▶ _Provided data_
----
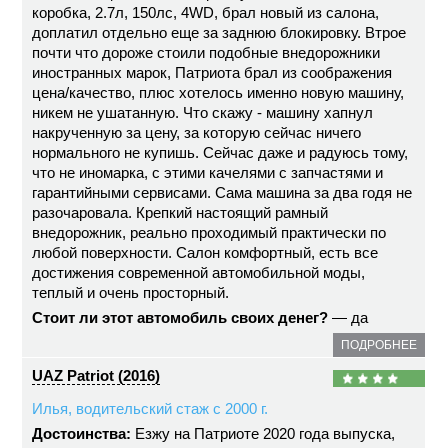
коробка, 2.7л, 150лс, 4WD, брал новый из салона,
доплатил отдельно еще за заднюю блокировку. Втрое
почти что дороже стоили подобные внедорожники
иностранных марок, Патриота брал из соображения
цена/качество, плюс хотелось именно новую машину,
никем не ушатанную. Что скажу - машину хапнул
накрученную за цену, за которую сейчас ничего
нормального не купишь. Сейчас даже и радуюсь тому,
что не иномарка, с этими качелями с запчастями и
гарантийными сервисами. Сама машина за два годя не
разочаровала. Крепкий настоящий рамный
внедорожник, реально проходимый практически по
любой поверхности. Салон комфортный, есть все
достижения современной автомобильной моды,
теплый и очень просторный.
Стоит ли этот автомобиль своих денег?
— да
ПОДРОБНЕЕ
UAZ Patriot (2016)
Илья, водительский стаж с 2000 г.
Достоинства:
Езжу на Патриоте 2020 года выпуска,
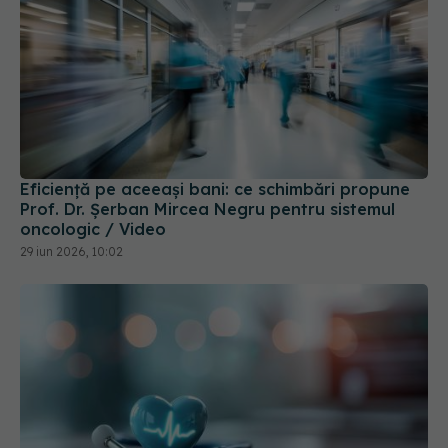
Eficiență pe aceeași bani: ce schimbări propune
Prof. Dr. Șerban Mircea Negru pentru sistemul
oncologic / Video
29 iun 2026, 10:02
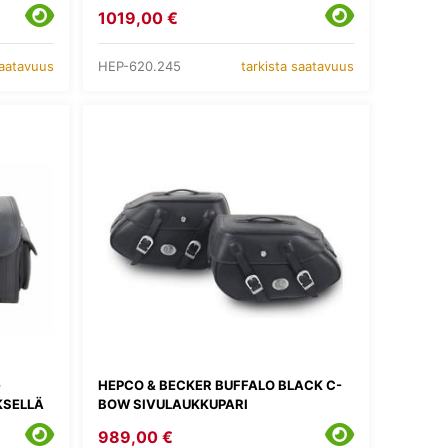
1019,00 €
HEP-620.245
saatavuus
tarkista saatavuus
G
HEPCO & BECKER BUFFALO BLACK C-
KSELLÄ
BOW SIVULAUKKUPARI
989,00 €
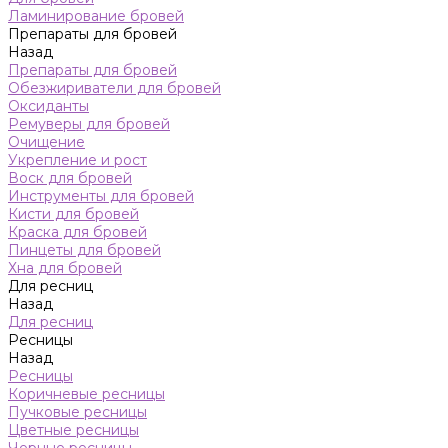
Ламинирование бровей
Препараты для бровей
Назад
Препараты для бровей
Обезжириватели для бровей
Оксиданты
Ремуверы для бровей
Очищение
Укрепление и рост
Воск для бровей
Инструменты для бровей
Кисти для бровей
Краска для бровей
Пинцеты для бровей
Хна для бровей
Для ресниц
Назад
Для ресниц
Ресницы
Назад
Ресницы
Коричневые ресницы
Пучковые ресницы
Цветные ресницы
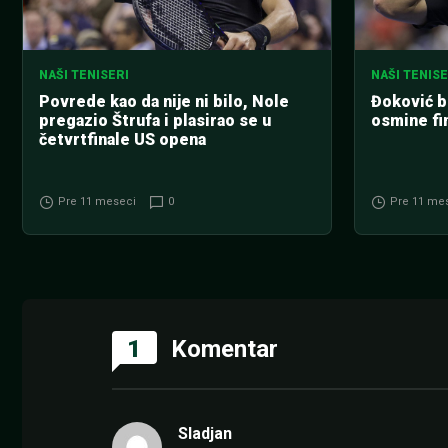
NAŠI TENISERI
NAŠI TENISE
Povrede kao da nije ni bilo, Nole
Đoković 
pregazio Štrufa i plasirao se u
osmine fi
četvrtfinale US opena
Pre 11 meseci
0
Pre 11 me
1
Komentar
Sladjan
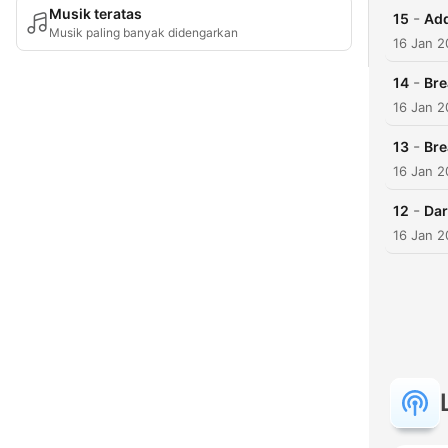
Musik teratas
-
15
Add
Musik paling banyak didengarkan
16 Jan 2
-
14
Bre
16 Jan 2
-
13
Bre
16 Jan 2
-
12
Dar
16 Jan 2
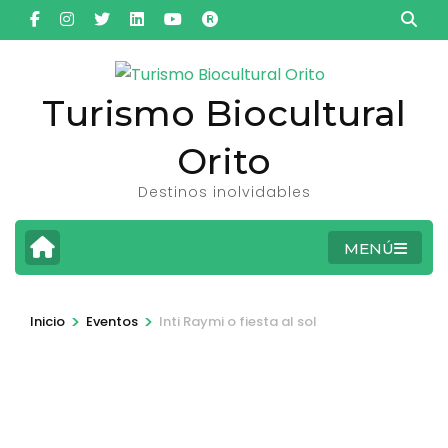
Saltar
al
contenido
(presiona
Turismo Biocultural
la
Orito
tecla
Intro)
Destinos inolvidables
MENÚ
>
>
Inicio
Eventos
Inti Raymi o fiesta al sol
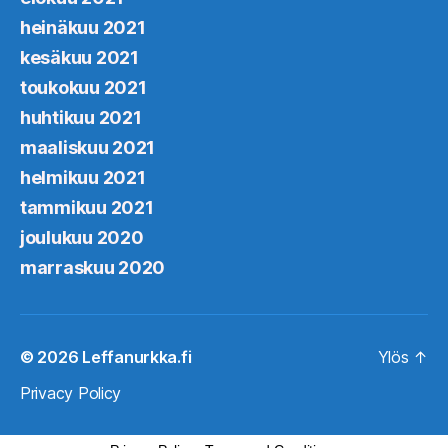
heinäkuu 2021
kesäkuu 2021
toukokuu 2021
huhtikuu 2021
maaliskuu 2021
helmikuu 2021
tammikuu 2021
joulukuu 2020
marraskuu 2020
© 2026
Leffanurkka.fi
Ylös
↑
Privacy Policy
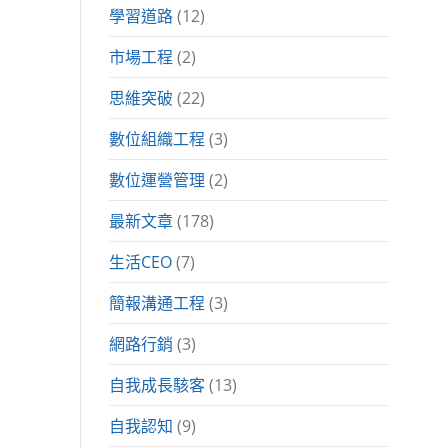
學習道路
(12)
市場工程
(2)
思維突破
(22)
數位組織工程
(3)
數位運營管理
(2)
最新文章
(178)
生活CEO
(7)
簡報溝通工程
(3)
網路行銷
(3)
自我成長駭客
(13)
自我認知
(9)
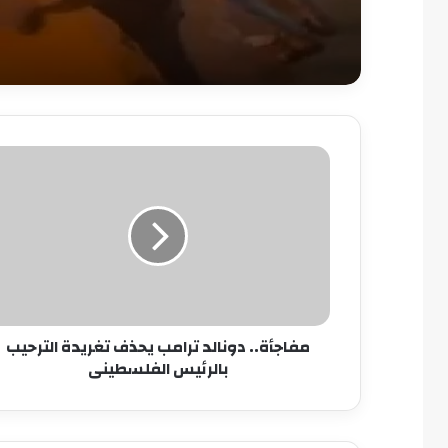
مفاجأة..
دونالد
ترامب
يحذف
تغريدة
الترحيب
بالرئيس
الفلسطينى
مفاجأة.. دونالد ترامب يحذف تغريدة الترحيب
بالرئيس الفلسطينى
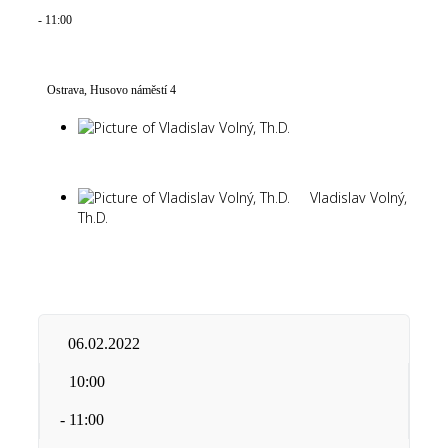
- 11:00
Ostrava, Husovo náměstí 4
Ostrava, Husovo náměstí 4
Vladislav Volný,
Th.D.
Vladislav Volný,
Th.D.
06.02.2022
10:00
- 11:00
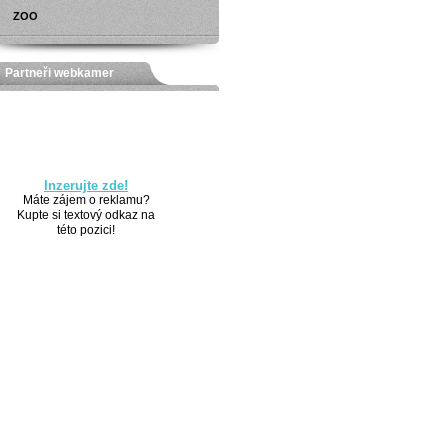
ZOO
Partneři webkamer
Inzerujte zde!
Máte zájem o reklamu?
Kupte si textový odkaz na
této pozici!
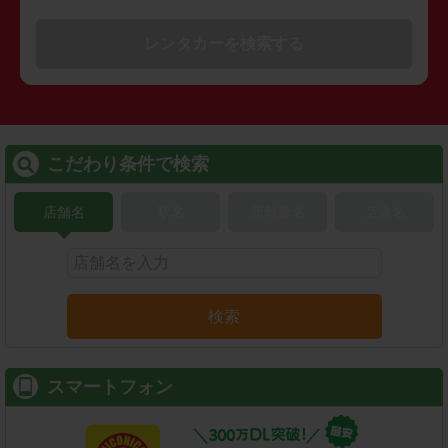
レンタカーを検索する
こだわり条件で検索
店舗名
駅名
新幹線名
空港名
検索
スマートフォン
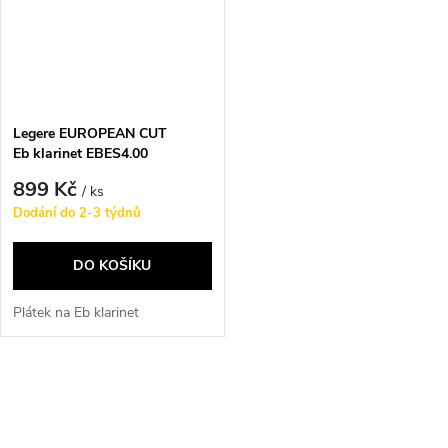
Legere EUROPEAN CUT
Eb klarinet EBES4.00
899 Kč
/ ks
Dodání do 2-3 týdnů
DO KOŠÍKU
Plátek na Eb klarinet
O
v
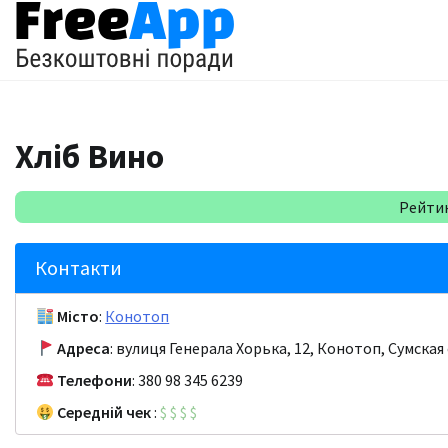
Перейти
до
вмісту
Хліб Вино
Рейтинг
Контакти
Місто
:
Конотоп
Адреса
: вулиця Генерала Хорька, 12, Конотоп, Сумская
Телефони
: 380 98 345 6239
Середній чек
:
$
$
$
$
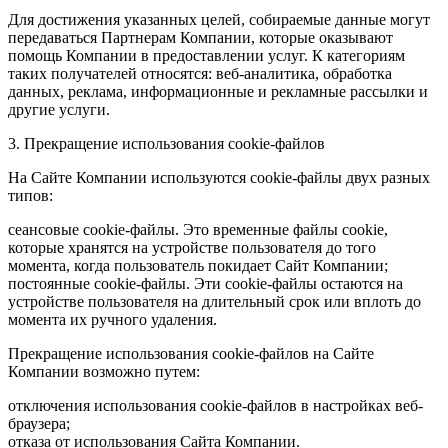
Для достижения указанных целей, собираемые данные могут
передаваться Партнерам Компании, которые оказывают
помощь Компании в предоставлении услуг. К категориям
таких получателей относятся: веб-аналитика, обработка
данных, реклама, информационные и рекламные рассылки и
другие услуги.
3. Прекращение использования cookie-файлов
На Сайте Компании используются cookie-файлы двух разных
типов:
сеансовые cookie-файлы. Это временные файлы cookie,
которые хранятся на устройстве пользователя до того
момента, когда пользователь покидает Сайт Компании;
постоянные cookie-файлы. Эти cookie-файлы остаются на
устройстве пользователя на длительный срок или вплоть до
момента их ручного удаления.
Прекращение использования cookie-файлов на Сайте
Компании возможно путем:
отключения использования cookie-файлов в настройках веб-
браузера;
отказа от использования Сайта Компании.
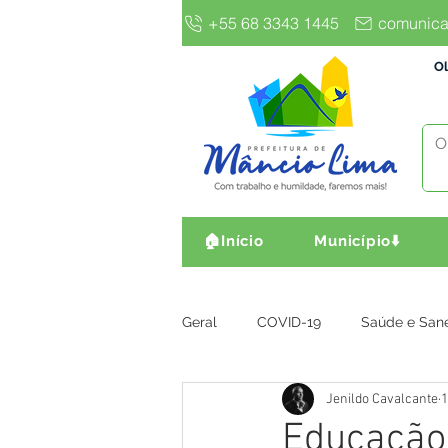
+55 68 3343 1445
comunica
Ol
🏠Início
Município⬇️
Geral
COVID-19
Saúde e San
Jenildo Cavalcante
1
Gestão e Finanças
Infra, Obr
Educação 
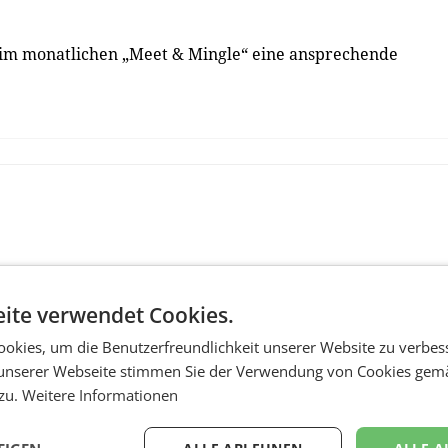
eim monatlichen „Meet & Mingle“ eine ansprechende
ite verwendet Cookies.
okies, um die Benutzerfreundlichkeit unserer Website zu verbes
unserer Webseite stimmen Sie der Verwendung von Cookies gem
 zu.
Weitere Informationen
----
▶ _Exercise description_
The answer should hold every line of the listing, copied exactly, with no pictures.

▶ _Reply to the exercise_
коробка, 2.7л, 150лс, 4WD, брал новый из салона,
доплатил отдельно еще за заднюю блокировку. Втрое
почти что дороже стоили подобные внедорожники
иностранных марок, Патриота брал из соображения
цена/качество, плюс хотелось именно новую машину,
никем не ушатанную. Что скажу - машину хапнул
накрученную за цену, за которую сейчас ничего
нормального не купишь. Сейчас даже и радуюсь тому,
что не иномарка, с этими качелями с запчастями и
гарантийными сервисами. Сама машина за два годя не
разочаровала. Крепкий настоящий рамный
внедорожник, реально проходимый практически по
любой поверхности. Салон комфортный, есть все
достижения современной автомобильной моды,
теплый и очень просторный.
Стоит ли этот автомобиль своих денег?
— да
ПОДРОБНЕЕ
UAZ Patriot (2016)
Илья, водительский стаж с 2000 г.
Достоинства:
Езжу на Патриоте 2020 года выпуска,
Eficiență pe aceeași bani: ce schimbări propune
Prof. Dr. Șerban Mircea Negru pentru sistemul
oncologic / Video
29 iun 2026, 10:02
1019,00 €
HEP-620.245
saatavuus
tarkista saatavuus
G
HEPCO & BECKER BUFFALO BLACK C-
KSELLÄ
BOW SIVULAUKKUPARI
989,00 €
Ламинирование бровей
Препараты для бровей
Назад
Препараты для бровей
Обезжириватели для бровей
Оксиданты
Ремуверы для бровей
Очищение
Укрепление и рост
Воск для бровей
Инструменты для бровей
Кисти для бровей
Краска для бровей
Пинцеты для бровей
Хна для бровей
Для ресниц
Назад
Для ресниц
Ресницы
Назад
Ресницы
Коричневые ресницы
Пучковые ресницы
Цветные ресницы
NAŠI TENISERI
NAŠI TENISE
Povrede kao da nije ni bilo, Nole
Đoković 
pregazio Štrufa i plasirao se u
osmine fi
četvrtfinale US opena
Pre 11 meseci
0
Pre 11 me
1
Komentar
Sladjan
Musik teratas
-
15
Add
Musik paling banyak didengarkan
16 Jan 2
-
14
Bre
16 Jan 2
-
13
Bre
16 Jan 2
-
12
Dar
16 Jan 2
Saltar
al
contenido
(presiona
Turismo Biocultural
la
Orito
tecla
Intro)
Destinos inolvidables
MENÚ
>
>
Inicio
Eventos
Inti Raymi o fiesta al sol
heinäkuu 2021
kesäkuu 2021
toukokuu 2021
huhtikuu 2021
maaliskuu 2021
helmikuu 2021
tammikuu 2021
joulukuu 2020
marraskuu 2020
© 2026
Leffanurkka.fi
Ylös
↑
Privacy Policy
學習道路
(12)
市場工程
(2)
思維突破
(22)
數位組織工程
(3)
數位運營管理
(2)
最新文章
(178)
生活CEO
(7)
簡報溝通工程
(3)
網路行銷
(3)
自我成長駭客
(13)
自我認知
(9)
مفاجأة..
دونالد
ترامب
يحذف
تغريدة
الترحيب
بالرئيس
الفلسطينى
مفاجأة.. دونالد ترامب يحذف تغريدة الترحيب
بالرئيس الفلسطينى
- 11:00
Ostrava, Husovo náměstí 4
Ostrava, Husovo náměstí 4
Vladislav Volný,
Th.D.
Vladislav Volný,
Th.D.
06.02.2022
10:00
- 11:00
ZOO
Partneři webkamer
Inzerujte zde!
Máte zájem o reklamu?
Kupte si textový odkaz na
této pozici!
レンタカーを検索する
こだわり条件で検索
店舗名
駅名
新幹線名
空港名
検索
スマートフォン
Legere EUROPEAN CUT
Eb klarinet EBES4.00
899 Kč
/ ks
Dodání do 2-3 týdnů
DO KOŠÍKU
Plátek na Eb klarinet
O
v
Перейти
до
вмісту
Хліб Вино
Рейтинг
Контакти
Місто
:
Конотоп
Адреса
: вулиця Генерала Хорька, 12, Конотоп, Сумская
Телефони
: 380 98 345 6239
Середній чек
:
$
$
$
$
Для достижения указанных целей, собираемые данные могут
передаваться Партнерам Компании, которые оказывают
помощь Компании в предоставлении услуг. К категориям
таких получателей относятся: веб-аналитика, обработка
данных, реклама, информационные и рекламные рассылки и
другие услуги.
3. Прекращение использования cookie-файлов
На Сайте Компании используются cookie-файлы двух разных
типов:
сеансовые cookie-файлы. Это временные файлы cookie,
которые хранятся на устройстве пользователя до того
момента, когда пользователь покидает Сайт Компании;
постоянные cookie-файлы. Эти cookie-файлы остаются на
устройстве пользователя на длительный срок или вплоть до
момента их ручного удаления.
Прекращение использования cookie-файлов на Сайте
Компании возможно путем:
отключения использования cookie-файлов в настройках веб-
браузера;
отказа от использования Сайта Компании.
+55 68 3343 1445
comunica
Ol
🏠Início
Município⬇️
Geral
COVID-19
Saúde e San
Jenildo Cavalcante
1
Gestão e Finanças
Infra, Obr
Educação 
eim monatlichen „Meet & Mingle“ eine ansprechende
ite verwendet Cookies.
okies, um die Benutzerfreundlichkeit unserer Website zu verbes
unserer Webseite stimmen Sie der Verwendung von Cookies gem
 zu.
Weitere Informationen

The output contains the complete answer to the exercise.